#### PROBLEM DETAILS:
Scan the entries and tally the lines that include the string "containerWidth". Reply with the figure alone.

STUDY MATERIAL Block Start

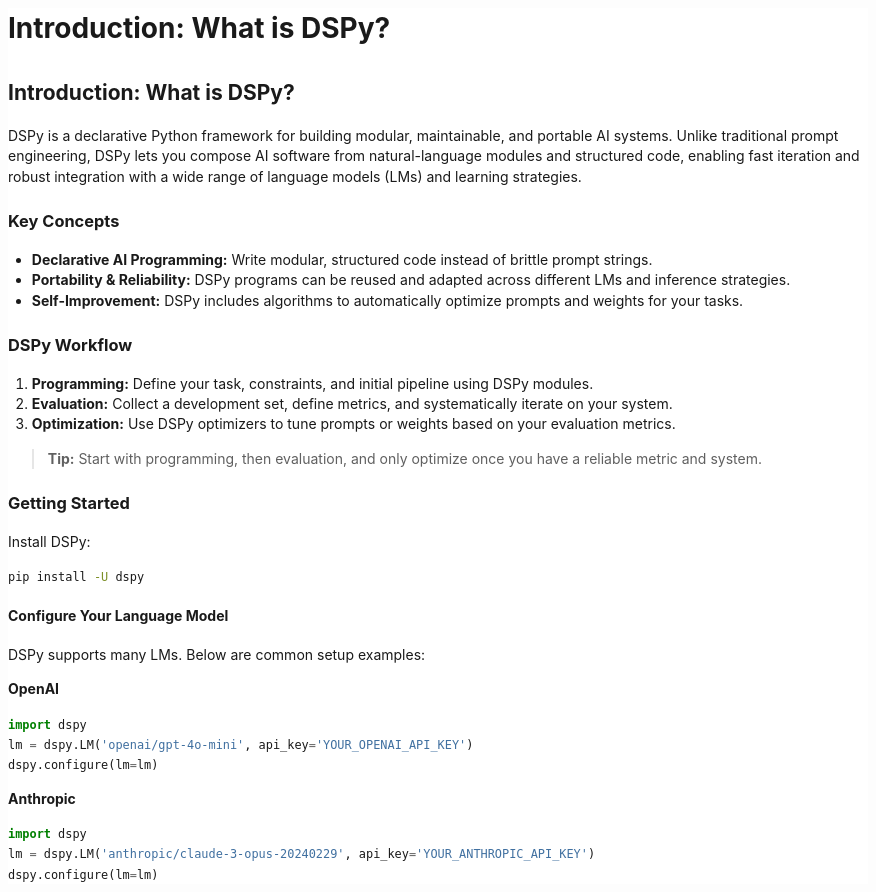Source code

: # Introduction: What is DSPy?


## Introduction: What is DSPy?

DSPy is a declarative Python framework for building modular, maintainable, and portable AI systems. Unlike traditional prompt engineering, DSPy lets you compose AI software from natural-language modules and structured code, enabling fast iteration and robust integration with a wide range of language models (LMs) and learning strategies.

### Key Concepts

- **Declarative AI Programming:** Write modular, structured code instead of brittle prompt strings.
- **Portability & Reliability:** DSPy programs can be reused and adapted across different LMs and inference strategies.
- **Self-Improvement:** DSPy includes algorithms to automatically optimize prompts and weights for your tasks.

### DSPy Workflow

1. **Programming:** Define your task, constraints, and initial pipeline using DSPy modules.
2. **Evaluation:** Collect a development set, define metrics, and systematically iterate on your system.
3. **Optimization:** Use DSPy optimizers to tune prompts or weights based on your evaluation metrics.

> **Tip:** Start with programming, then evaluation, and only optimize once you have a reliable metric and system.

### Getting Started

Install DSPy:
```bash
pip install -U dspy
```

#### Configure Your Language Model

DSPy supports many LMs. Below are common setup examples:

**OpenAI**
```python
import dspy
lm = dspy.LM('openai/gpt-4o-mini', api_key='YOUR_OPENAI_API_KEY')
dspy.configure(lm=lm)
```

**Anthropic**
```python
import dspy
lm = dspy.LM('anthropic/claude-3-opus-20240229', api_key='YOUR_ANTHROPIC_API_KEY')
dspy.configure(lm=lm)
```
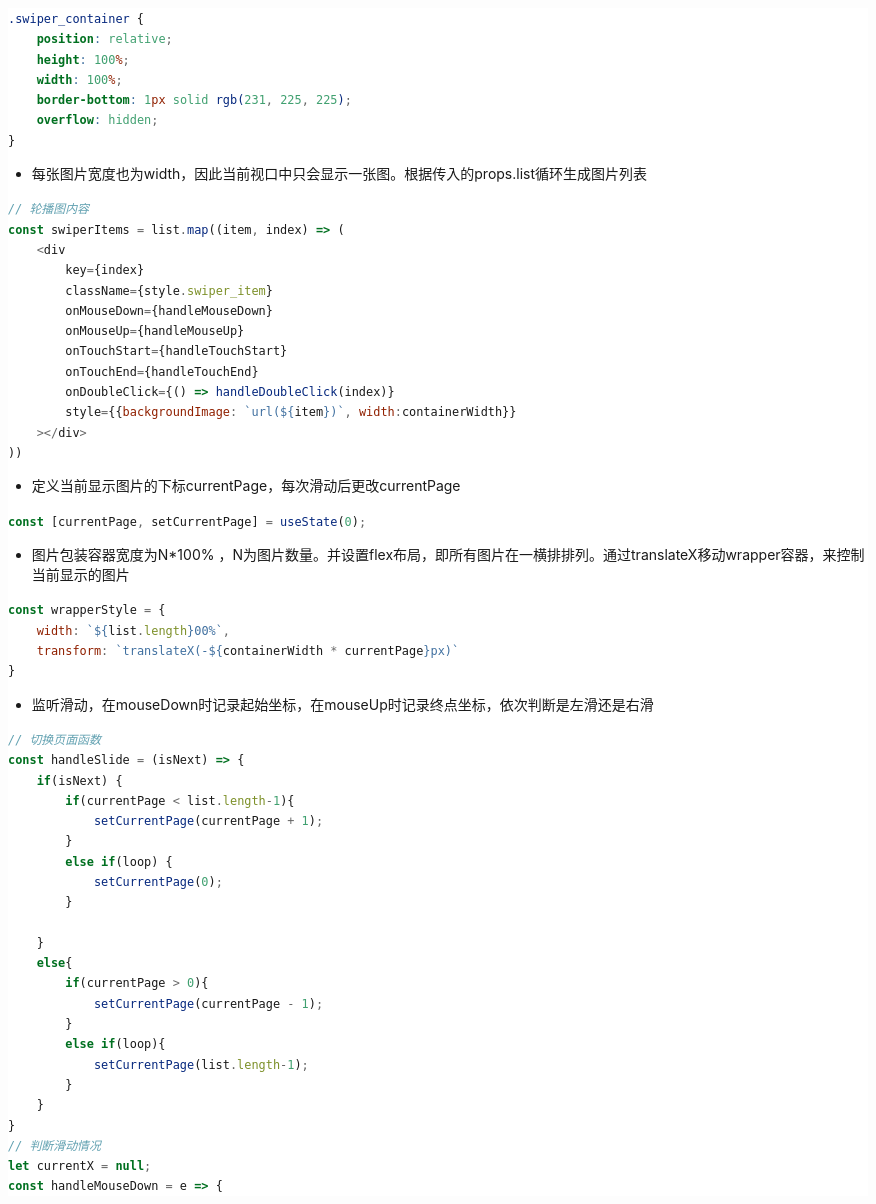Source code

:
 ```css
.swiper_container {
    position: relative;
    height: 100%;
    width: 100%;
    border-bottom: 1px solid rgb(231, 225, 225);
    overflow: hidden;
}
```
- 每张图片宽度也为width，因此当前视口中只会显示一张图。根据传入的props.list循环生成图片列表

```js
// 轮播图内容
const swiperItems = list.map((item, index) => (
    <div 
        key={index}
        className={style.swiper_item}
        onMouseDown={handleMouseDown}
        onMouseUp={handleMouseUp}
        onTouchStart={handleTouchStart}
        onTouchEnd={handleTouchEnd}
        onDoubleClick={() => handleDoubleClick(index)}
        style={{backgroundImage: `url(${item})`, width:containerWidth}}
    ></div>
))
```

- 定义当前显示图片的下标currentPage，每次滑动后更改currentPage

```js
const [currentPage, setCurrentPage] = useState(0);
```

- 图片包装容器宽度为N*100% ，N为图片数量。并设置flex布局，即所有图片在一横排排列。通过translateX移动wrapper容器，来控制当前显示的图片

```js
const wrapperStyle = {
    width: `${list.length}00%`,
    transform: `translateX(-${containerWidth * currentPage}px)`
}
```

- 监听滑动，在mouseDown时记录起始坐标，在mouseUp时记录终点坐标，依次判断是左滑还是右滑

```js
// 切换页面函数
const handleSlide = (isNext) => {
    if(isNext) {
        if(currentPage < list.length-1){
            setCurrentPage(currentPage + 1);
        }
        else if(loop) {
            setCurrentPage(0);
        }
        
    }
    else{
        if(currentPage > 0){
            setCurrentPage(currentPage - 1);
        }
        else if(loop){
            setCurrentPage(list.length-1);
        }
    } 
}
// 判断滑动情况
let currentX = null;
const handleMouseDown = e => {
```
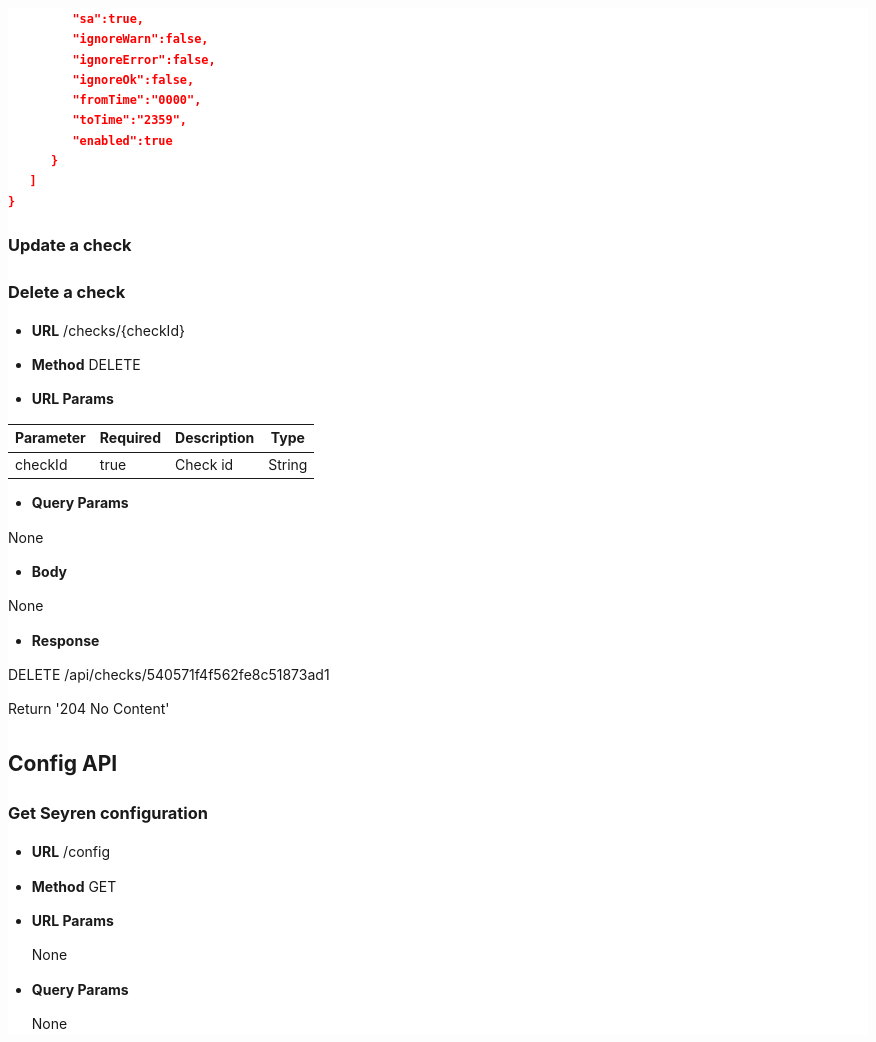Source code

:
 ```json
         "sa":true,
         "ignoreWarn":false,
         "ignoreError":false,
         "ignoreOk":false,
         "fromTime":"0000",
         "toTime":"2359",
         "enabled":true
      }
   ]
}
```

### Update a check


### Delete a check

* **URL** /checks/{checkId}

* **Method** DELETE

* **URL Params**

| Parameter      | Required         | Description            | Type      |
|----------------|------------------|------------------------|-----------|
| checkId         |  true           | Check id               | String    |

* **Query Params**

None

* **Body**

None

* **Response**

DELETE /api/checks/540571f4f562fe8c51873ad1

Return '204 No Content'


## Config API

### Get Seyren configuration

* **URL** /config

* **Method** GET

* **URL Params**

  None

* **Query Params**

  None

STUDY MATERIAL Block End

#### SOLUTION FOR THIS PROBLEM:
2